• _PASSAGE SHOWN_:
++++++

Moses' prayer was a prayer of intercession. Climbing the mountain he pleaded with God for his people who wander astray, who are hungry and lose heart. And God heard his prayers. Like him, we should pray in solidarity with those around us.
"Who is like you among the gods, O Lord...
In your steadfast love you led the people whom you redeemed;
you guided them by your strength to your holy abode." (Exodus 15, 11-13)
King David, whose prayers are traditionally celebrated in the Book of Psalms, praised and invoked God whom he saw present in the temple, in the Holy City, in the fortunes of the people. Like him we pray to God who sent his Son, Jesus Christ and whose presence we celebrate in his church and society.
"I cry aloud to the Lord,
and he answers me from his holy hill.
I lie down and sleep;
I awake again, for the Lord sustains me." (Psalm 3:4-5)
Look to these great witnesses of prayer and what they teach. The Holy Spirit teaches us through them. By imitating them, our own life of prayer can grow stronger.
We Christians learn to pray through Jesus Christ, who not only teaches us to pray, but prayed himself. The Gospels are filled with examples of his prayer.
Yet even in his earliest years, Jesus prayed to God with a distinct intimacy. God was his Father and he was God's son. There was a childlike, filial quality to his prayer.
Jesus prayed regularly, his first disciples recalled. He prayed before decisive moments, beginning with his baptism and as he faced his passion and death. He prayed in times of human weakness and death, as he did at the grave of Lazarus. He frequently prayed to give thanks. His prayer was steady, thankful, and confident that God's will was for his good.
His prayer was heartfelt. Nowhere is that more evident than when he prayed on the cross.
"Father, forgive them, for they know not what they do." (Luke 23:34)
"I thirst." (John 19:28)
"Woman, behold your son. Son, behold your mother." (John 19:26-27)
"My God, my God why have you forsaken me?" (Mark 15:34; Matthew 27:46)
"It is finished." (John 19:30)
"Father, into your hands I commend my spirit." (Luke 23:46)
They were prayers that came from the heart. They reveal him tender towards those he loved and forgiving to those who wronged him; he is human in weakness and strong in faith. Never did a human heart reach out to God more eloquently than when Jesus prayed on the cross.

++++++

• _DATA EXTRACTS_:
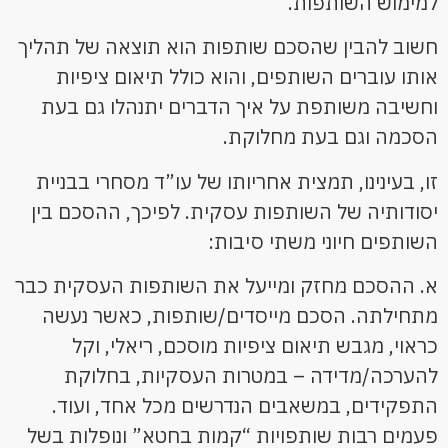
למימוש השותפות.
חשוב להבין שהסכם שותפות הוא תוצאה של תהליך
אותו עוברים השותפים, והוא כולל תיאום ציפיות
וחשיבה משותפת על איך הדברים יתנהלו גם בעת
הסכמה וגם בעת מחלוקת.
זו, בעינינו, תמצית אחריותו של עו”ד מסחרי בבניית
יסודותיה של השותפות עסקית. לפיכך, ההסכם בין
השותפים חיוני משתי סיבות:
א. ההסכם מחזק ומייעל את השותפות העסקית כבר
מתחילתה. הסכם מייסדים/שותפות, כאשר נעשה
כראוי, מגבש תיאום ציפיות מוסכם, ריאלי, וקל
להערכה/מדידה – במטרות העסקיות, בחלוקת
התפקידים, במשאבים הנדרשים מכל אחד, ועוד.
פעמים רבות שותפויות “קמות בחטא” ונופלות בשל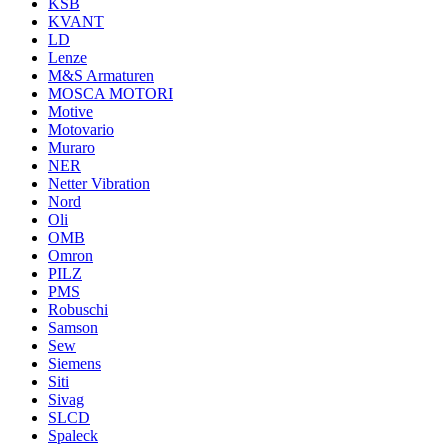
KSB
KVANT
LD
Lenze
M&S Armaturen
MOSCA MOTORI
Motive
Motovario
Muraro
NER
Netter Vibration
Nord
Oli
OMB
Omron
PILZ
PMS
Robuschi
Samson
Sew
Siemens
Siti
Sivag
SLCD
Spaleck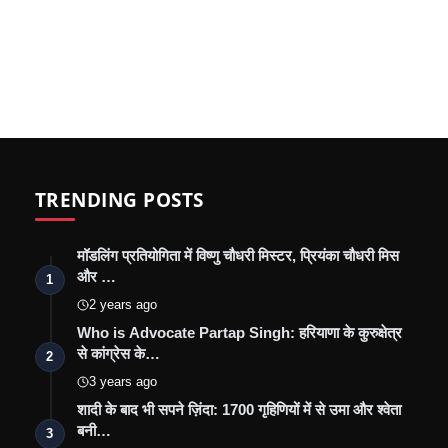
TRENDING POSTS
मॉडलिंग प्रतियोगिता में विष्णु चौधरी मिस्टर, प्रियंका चौधरी मिस
और …
1
2 years ago
Who is Advocate Partap Singh: हरियाणा के कुरुक्षेत्र
से कांग्रेस के…
2
3 years ago
शादी के बाद भी सपने ज़िंदा: 1700 गृहिणियों में से उमा और श्वेता
बनी…
3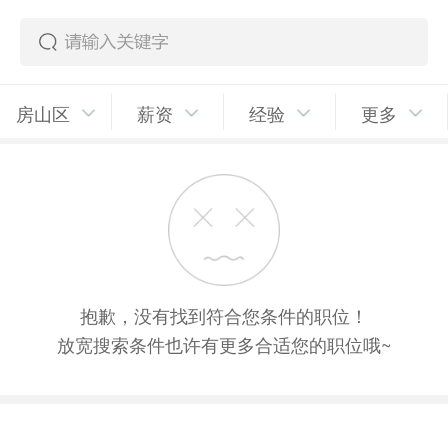
房山区
薪资
经验
更多
抱歉，没有找到符合您条件的职位！
放宽搜索条件也许有更多合适您的职位哦~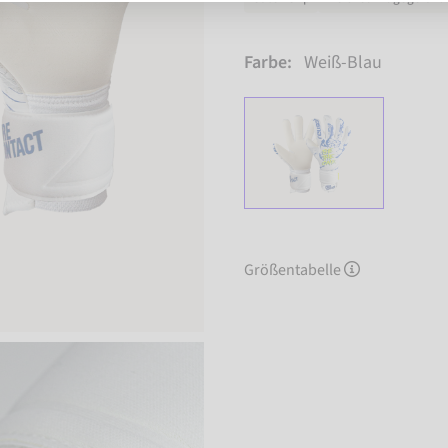
Farbe:
Weiß-Blau
Größentabelle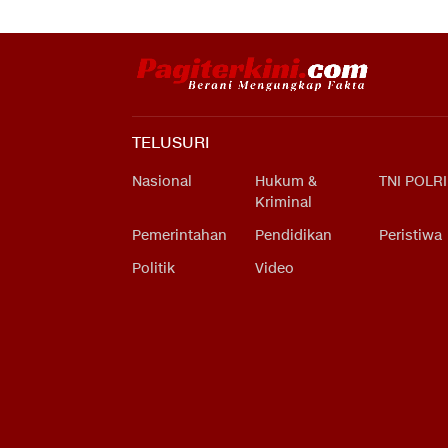
TELUSURI
Nasional
Hukum &
TNI POLRI
Kriminal
Pemerintahan
Pendidikan
Peristiwa
Politik
Video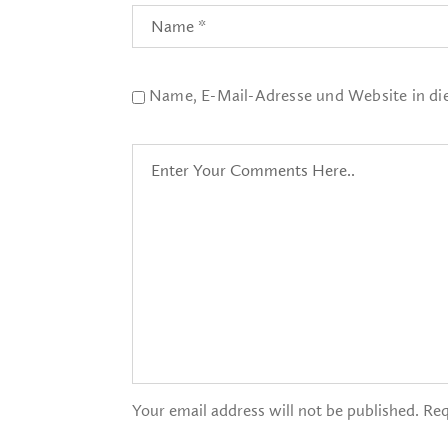
Name, E-Mail-Adresse und Website in d
Your email address will not be published. Req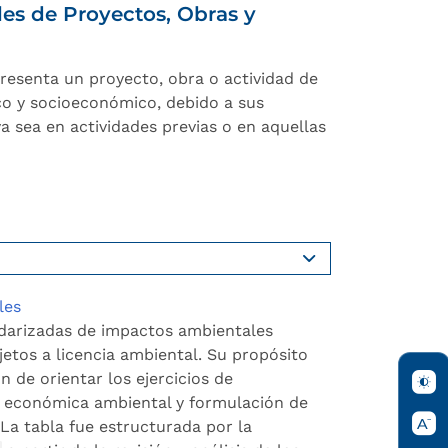
es de Proyectos, Obras y
resenta un proyecto, obra o actividad de
co y socioeconómico, debido a sus
ya sea en actividades previas o en aquellas
les
ndarizadas de impactos ambientales
jetos a licencia ambiental. Su propósito
n de orientar los ejercicios de
n económica ambiental y formulación de
La tabla fue estructurada por la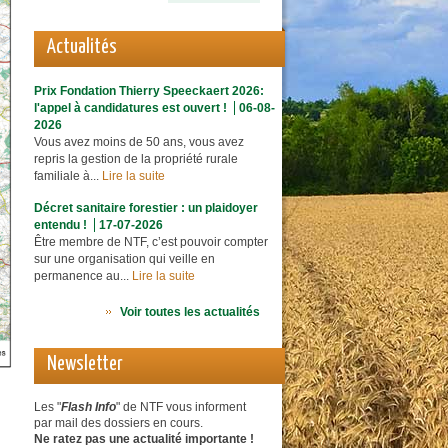
Actualités
Prix Fondation Thierry Speeckaert 2026:
l'appel à candidatures est ouvert !
06-08-
2026
Vous avez moins de 50 ans, vous avez
repris la gestion de la propriété rurale
familiale à...
Lire la suite
Décret sanitaire forestier : un plaidoyer
entendu !
17-07-2026
Être membre de NTF, c’est pouvoir compter
sur une organisation qui veille en
permanence au...
Lire la suite
Voir toutes les actualités
Newsletter
Les "
Flash Info
" de NTF vous informent
par mail des dossiers en cours.
Ne ratez pas une actualité importante !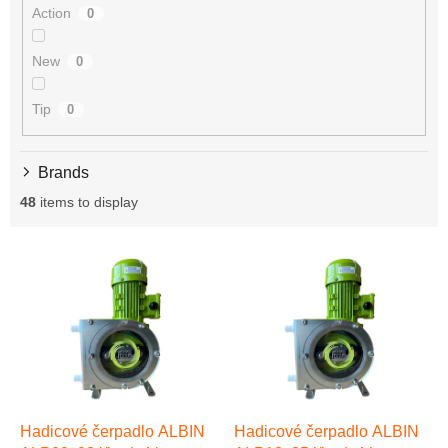
n
Action
0
g
New
0
Tip
0
Brands
48
items to display
L
i
s
t
o
f
p
r
o
Hadicové čerpadlo ALBIN
Hadicové čerpadlo ALBIN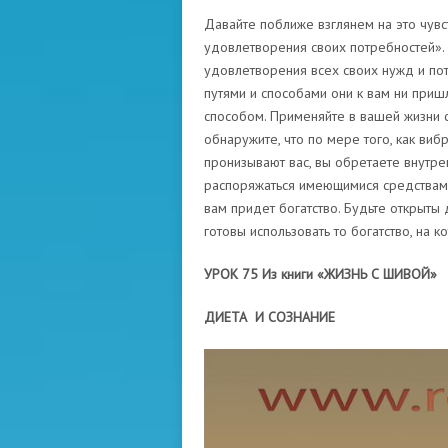
Давайте поближе взглянем на это чувс
удовлетворения своих потребностей». 
удовлетворения всех своих нужд и пот
путями и способами они к вам ни приш
способом. Применяйте в вашей жизни с
обнаружите, что по мере того, как виб
пронизывают вас, вы обретаете внутр
распоряжаться имеющимися средствами
вам придет богатство. Будьте открыты 
готовы использовать то богатство, на к
УРОК 75 Из книги «ЖИЗНЬ С ШИВОЙ»
ДИЕТА И СОЗНАНИЕ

++++++

• _QUESTIONS TO ANSWER_:
(a) According to the passage on prayer, what kind of prayer was Moses' prayer?
(b) Reproduce the part of the passage on prayer between "King David, whose" and "can grow stronger.", inclusive.
(c) Carry on the passage on prayer from the point where it ends.
The entries have no connection to the passage on prayer.

• _EXPECTED RESPONSES_:
(a) It was a prayer of intercession.

(b)
King David, whose prayers are traditionally celebrated in the Book of Psalms, praised and invoked God whom he saw present in the temple, in the Holy City, in the fortunes of the people. Like him we pray to God who sent his Son, Jesus Christ and whose presence we celebrate in his church and society.
"I cry aloud to the Lord,
and he answers me from his holy hill.
I lie down and sleep;
I awake again, for the Lord sustains me." (Psalm 3:4-5)
Look to these great witnesses of prayer and what they teach. The Holy Spirit teaches us through them. By imitating them, our own life of prayer can grow stronger.

(c)
He ended his life with a loud cry. Even that last rending cry was a heartfelt prayer to God, issuing from the depths of his being and summing up what could not said.
And his prayer was heard. God raised him up. We Christians believe the prayer of Jesus teaches that prayer is always heard. In his prayer is our hope.
What can we learn from the prayer of Jesus?
First, that true prayer should come from the heart. He prayed from within, not with just words or gestures. His prayer was not based only on feelings or passing emotions. Prayer comes from within, beyond level of feelings, from ourselves. "Go into the inner room," Jesus says, "and there pray to your Father, who hears you" (Matthew 6:6). Sometimes prayer from the heart, from the "inner room" takes the form of words, at other times it may be like his own wordless cry.
Secondly, prayer is fed by faith. Jesus prayed with an unwavering faith in his heavenly Father, a faith that lasted till his death. He taught us to pray also with childlike faith in God, believing that our prayers are heard by One who loves us.
Thirdly, prayer should be steady and persevering as his prayer was, even when no answer comes or when no relief is in sight. "Watch and Pray," he says, "Seek and knock," till the door that reveals God's holy will be opened (Matthew 26:41; Matthew 7:7).
His disciples asked Jesus to teach them to pray. He did, and he teaches us too. Yet Jesus is more than a teacher. As Christians we believe that Jesus prays for us; he is our intercessor before God. As Savior he gathers our prayers, our needs, the cries of our hearts to make them his own and offers them to God who hears our prayers in the prayer of his Son.
That is why we complete our prayers so often with the beautiful phrase: "Through Jesus Christ, our Lord. Amen." Jesus is our teacher and he is our Savior, who takes our prayers and makes them his own.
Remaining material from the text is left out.